Of course, it appears unlikely that any proposal restricting guns could pass the narrowly divided Senate. Even though public support for stricter gun control measures has been creeping higher, and the nation's most powerful gun lobby, the N.R.A., is weakened and bankrupt, Republicans have shown no indication of supporting any such legislation.

"Every time there's a shooting, we play this ridiculous theater where this committee gets together and proposes a bunch of laws that would do nothing to stop these murders," Senator Ted Cruz of Texas, said in an opening statement during the Senate Judiciary Committee hearing on gun violence last month, a week after the mass shooting in Boulder and an earlier one in the Atlanta area. "What happens in this committee after every mass shooting is Democrats propose taking away guns from law-abiding citizens because that's their political objective."

Passage of any kind of gun legislation would most likely involve Democrats agreeing to eliminate the filibuster, a procedural tactic that would allow the party to pass bills with their tight majority. And even then, some Democrats are skeptical that gun legislation would pass, given the divides within their own caucus. When asked whether he saw momentum for gun control this Congress, Senator Bernie Sanders of Vermont responded simply: "I wish I could tell you that was the case."

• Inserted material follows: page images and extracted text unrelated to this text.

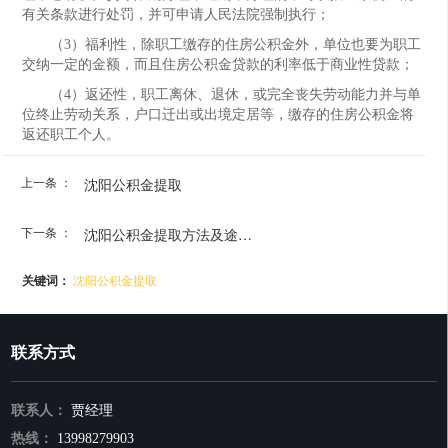
有关条款进行处罚，并可申请人民法院强制执行；
（3）福利性，除职工缴存的住房公积金外，单位也要为职工
交纳一定的金额，而且住房公积金贷款的利率低于商业性贷款；
（4）返还性，职工离休、退休，或完全丧失劳动能力并与单
位终止劳动关系，户口迁出或出境定居等，缴存的住房公积金将
返还职工个人。
上一条 ：
沈阳公积金提取
下一条 ：
沈阳公积金提取方法及途径！
关键词：
沈阳公积金提取
联系方式
联系人：
贾经理
热线：
13998279903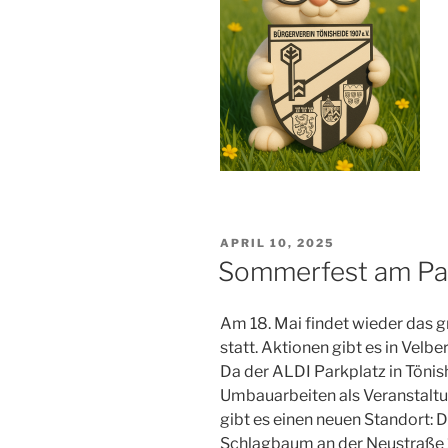
VERÖFFENTLICHT
APRIL 10, 2025
AM
Sommerfest am Pa
Am 18. Mai findet wieder da
statt. Aktionen gibt es in Velbe
Da der ALDI Parkplatz in Tönis
Umbauarbeiten als Veranstaltu
gibt es einen neuen Standort: 
Schlagbaum an der Neustraße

With his decades of legislative experience, Mr. Biden certainly knows the odds are long. And he also knows the crucial role that presidential leadership plays in rallying the public around any gun control measures.

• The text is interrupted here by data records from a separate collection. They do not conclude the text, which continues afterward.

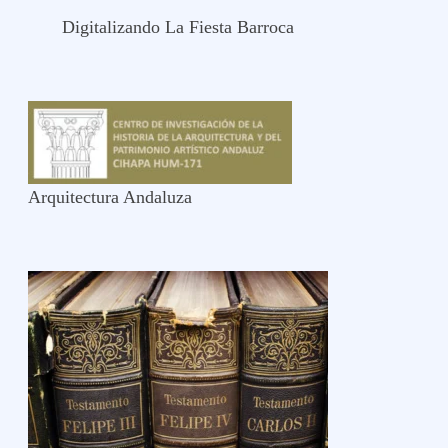
Digitalizando La Fiesta Barroca
Arquitectura Andaluza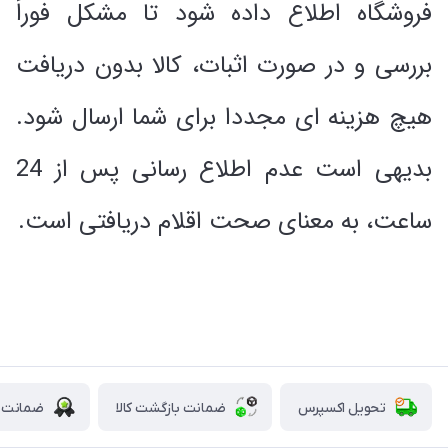
فروشگاه اطلاع داده شود تا مشکل فوراً
بررسی و در صورت اثبات، کالا بدون دریافت
هیچ هزینه ای مجددا برای شما ارسال شود.
بدیهی است عدم اطلاع رسانی پس از 24
ساعت، به معنای صحت اقلام دریافتی است.
تحویل اکسپرس
ضمانت بازگشت کالا
ضمانت ا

When Mr. Biden stood behind Senator George Mitchell of Maine, the majority leader, during that August 1994 news conference, he was quick to attribute their success to the staunch support of someone else: President Bill Clinton.

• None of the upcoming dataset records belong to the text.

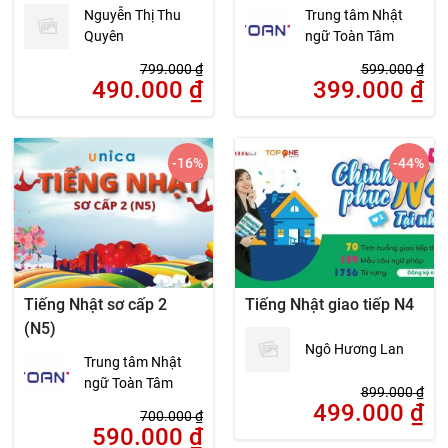
Nguyễn Thị Thu
Trung tâm Nhật
Quyên
ngữ Toàn Tâm
799.000
₫
599.000
₫
490.000
₫
399.000
₫
-16
%
-44
%
Tiếng Nhật sơ cấp 2
Tiếng Nhật giao tiếp N4
(N5)
Ngô Hương Lan
Trung tâm Nhật
ngữ Toàn Tâm
899.000
₫
499.000
₫
700.000
₫
590.000
₫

"Were it not for President Clinton, there is no possibility, zero possibility, that this significant piece of legislation would be law," he said. "No president that I have served within the 22 years I've been here was willing to go out on the line, flat out, and say, 'We're not going to have a bill unless there is the gun ban in the bill for assault weapons.'"

He added: "That was the ultimate leverage that George Mitchell and Joe Biden had."